**What the task asks:** Your task is to work out how many lines in the data include the word "DNAzyme". Reply with the number alone.

**Supplied material:**
---

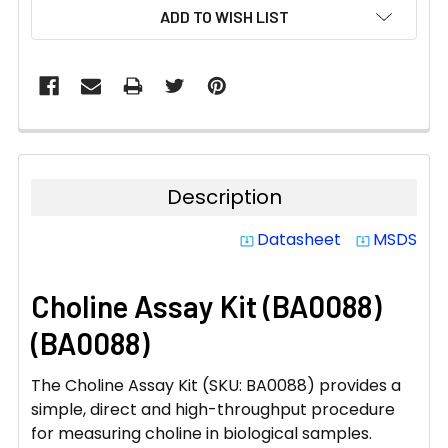
CURRENT
ADD TO WISH LIST
STOCK:
Description
Datasheet
MSDS
system_update_alt
system_update_alt
Choline Assay Kit (BA0088)
(BA0088)
The Choline Assay Kit (SKU: BA0088) provides a
simple, direct and high-throughput procedure
for measuring choline in biological samples.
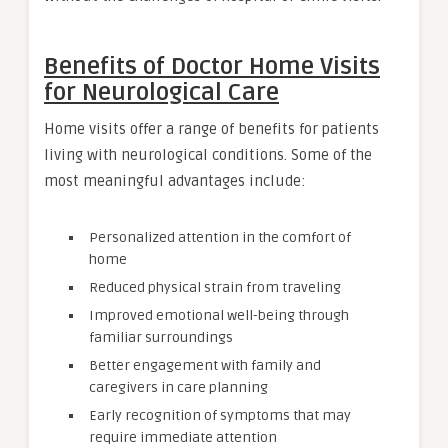
Benefits of Doctor Home Visits
for Neurological Care
Home visits offer a range of benefits for patients
living with neurological conditions. Some of the
most meaningful advantages include:
Personalized attention in the comfort of
home
Reduced physical strain from traveling
Improved emotional well-being through
familiar surroundings
Better engagement with family and
caregivers in care planning
Early recognition of symptoms that may
require immediate attention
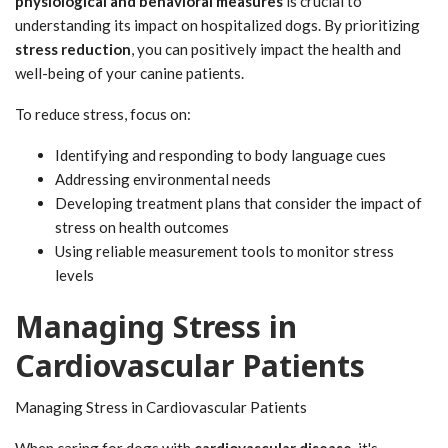
physiological and behavioral measures
is crucial to
understanding its impact on hospitalized dogs. By prioritizing
stress reduction
, you can positively impact the health and
well-being of your canine patients.
To reduce stress, focus on:
Identifying and responding to body language cues
Addressing environmental needs
Developing treatment plans that consider the impact of
stress on health outcomes
Using reliable measurement tools to monitor stress
levels
Managing Stress in
Cardiovascular Patients
Managing Stress in Cardiovascular Patients
When caring for dogs with
cardiovascular disease
, it's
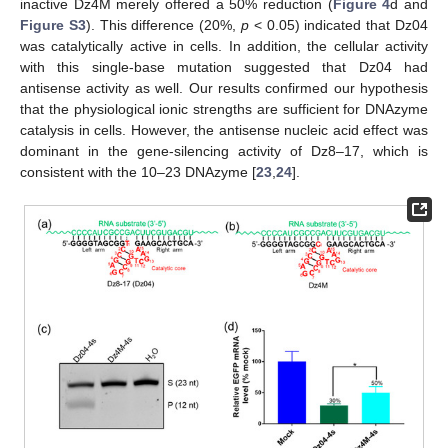
inactive Dz4M merely offered a 50% reduction (
Figure 4
d and
Figure S3
). This difference (20%,
p
< 0.05) indicated that Dz04
was catalytically active in cells. In addition, the cellular activity
with this single-base mutation suggested that Dz04 had
antisense activity as well. Our results confirmed our hypothesis
that the physiological ionic strengths are sufficient for DNAzyme
catalysis in cells. However, the antisense nucleic acid effect was
dominant in the gene-silencing activity of Dz8–17, which is
consistent with the 10–23 DNAzyme [
23
,
24
].
10. May
11. May
12. May
13. May
14. May
15. May
16. May
17. May
18. May
20. May
21. May
22. May
23. May
24. May
25. May
26. May
27. May
28. May
30. May
31. May
1. Jun
2. Jun
3. Jun
4. Jun
5. Jun
6. Jun
7. Jun
9. Jun
10. Jun
11. Jun
12. Jun
13. Jun
14. Jun
15. Jun
16. Jun
17. Jun
19. Jun
20. Jun
21. Jun
22. Jun
23. Jun
24. Jun
25. Jun
26. Jun
27. Jun
29. Jun
30. Jun
1. Jul
2. Jul
3. Jul
4. Jul
5. Jul
6. Jul
7. Jul
9. Jul
10. Jul
11. Jul
12. Jul
13. Jul
14. Jul
15. Jul
16. Jul
17. Jul
19. Jul
20. Jul
21. Jul
22. Jul
23. Jul
24. Jul
25. Jul
26. Jul
27. Jul
29. Jul
30. Jul
31. Jul
1. Aug
2. Aug
3. Aug
4. Aug
5. Aug
6. Aug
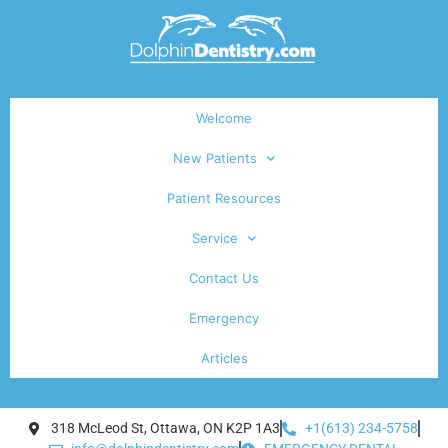
Welcome
New Patients
Patient Resources
Service
Contact Us
Emergency
Articles
318 McLeod St, Ottawa, ON K2P 1A3
+1(613) 234-5758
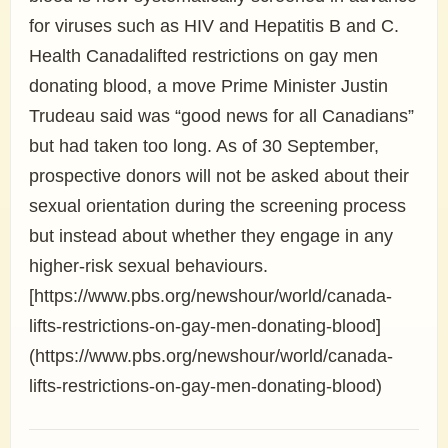
for viruses such as HIV and Hepatitis B and C.
Health Canadalifted restrictions on gay men
donating blood, a move Prime Minister Justin
Trudeau said was “good news for all Canadians”
but had taken too long. As of 30 September,
prospective donors will not be asked about their
sexual orientation during the screening process
but instead about whether they engage in any
higher-risk sexual behaviours.
[https://www.pbs.org/newshour/world/canada-
lifts-restrictions-on-gay-men-donating-blood]
(https://www.pbs.org/newshour/world/canada-
lifts-restrictions-on-gay-men-donating-blood)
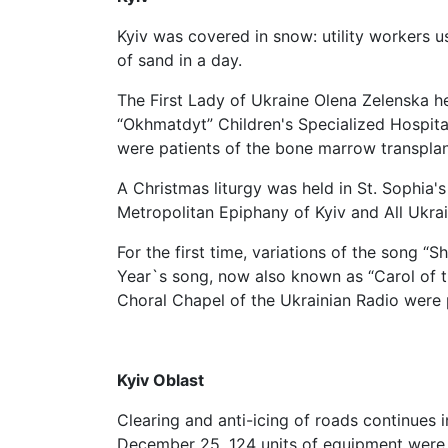
Kyiv was covered in snow: utility workers u
of sand in a day.
The First Lady of Ukraine Olena Zelenska he
“Okhmatdyt” Children's Specialized Hospital
were patients of the bone marrow transpla
A Christmas liturgy was held in St. Sophia's
Metropolitan Epiphany of Kyiv and All Ukrai
For the first time, variations of the song “
Year`s song, now also known as “Carol of 
Choral Chapel of the Ukrainian Radio were p
Kyiv Oblast
Clearing and anti-icing of roads continues i
December 25, 124 units of equipment were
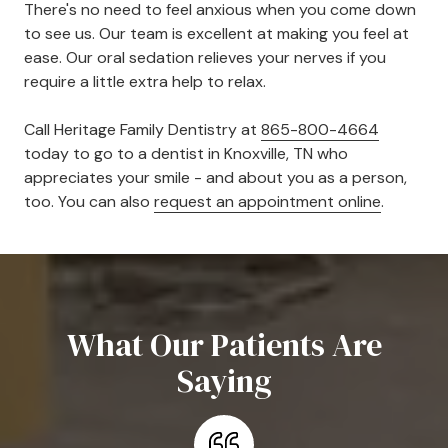
There's no need to feel anxious when you come down
to see us. Our team is excellent at making you feel at
ease. Our oral sedation relieves your nerves if you
require a little extra help to relax.
Call Heritage Family Dentistry at
865-800-4664
today to go to a dentist in Knoxville, TN who
appreciates your smile - and about you as a person,
too. You can also
request an appointment online
.
What Our Patients Are
Saying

---

**Solution to this exercise:** 2